(Beginning of RECORD EXCERPTS)

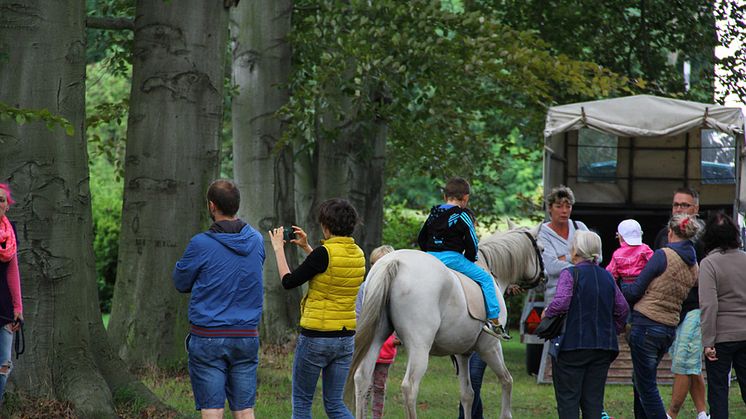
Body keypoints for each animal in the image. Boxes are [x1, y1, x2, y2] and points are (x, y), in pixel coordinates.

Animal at [346, 225, 544, 419]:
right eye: (541, 249)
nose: (544, 278)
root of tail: (395, 262)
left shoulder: (462, 353)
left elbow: (467, 394)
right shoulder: (490, 346)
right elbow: (506, 380)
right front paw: (506, 414)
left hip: (377, 337)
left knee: (362, 377)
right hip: (420, 347)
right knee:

(End of RECORD EXCERPTS)

• WHAT YOU ARE ASKED TO DO
Return the entries above exactly and in full; do not include images.

• RESULT OF THE TASK
Body keypoints for each animal in the image. Boxes are [x1, y1, x2, y2] and points are (x, y), in pixel coordinates.

Animal at [346, 225, 544, 419]:
right eye: (541, 249)
nose: (544, 278)
root of tail: (395, 262)
left shoulder: (462, 353)
left elbow: (467, 394)
right shoulder: (490, 346)
right elbow: (506, 380)
right front paw: (506, 414)
left hip: (377, 337)
left knee: (362, 377)
right hip: (420, 347)
right knee:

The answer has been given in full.